> _INFORMATION SUPPLIED_:

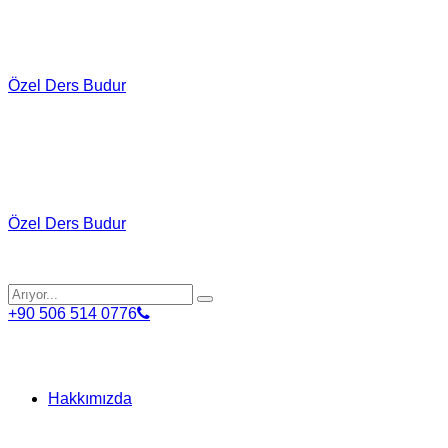
Özel Ders Budur
Özel Ders Budur
+90 506 514 0776
Hakkımızda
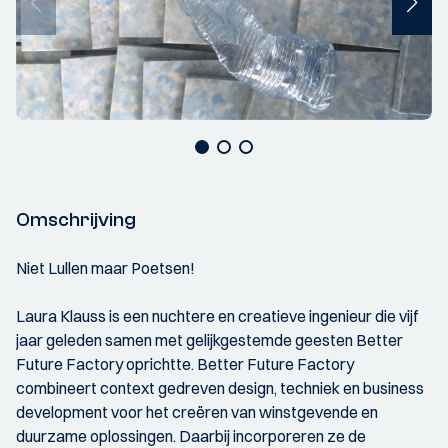
Omschrijving
Niet Lullen maar Poetsen!
Laura Klauss is een nuchtere en creatieve ingenieur die vijf
jaar geleden samen met gelijkgestemde geesten Better
Future Factory oprichtte. Better Future Factory
combineert context gedreven design, techniek en business
development voor het creëren van winstgevende en
duurzame oplossingen. Daarbij incorporeren ze de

> _THE TASK_:
Copy all the entries above exactly as they stand, except for the pictures.

> _WRITTEN ANSWER_:
Özel Ders Budur
Özel Ders Budur
+90 506 514 0776
Hakkımızda
Omschrijving
Niet Lullen maar Poetsen!
Laura Klauss is een nuchtere en creatieve ingenieur die vijf
jaar geleden samen met gelijkgestemde geesten Better
Future Factory oprichtte. Better Future Factory
combineert context gedreven design, techniek en business
development voor het creëren van winstgevende en
duurzame oplossingen. Daarbij incorporeren ze de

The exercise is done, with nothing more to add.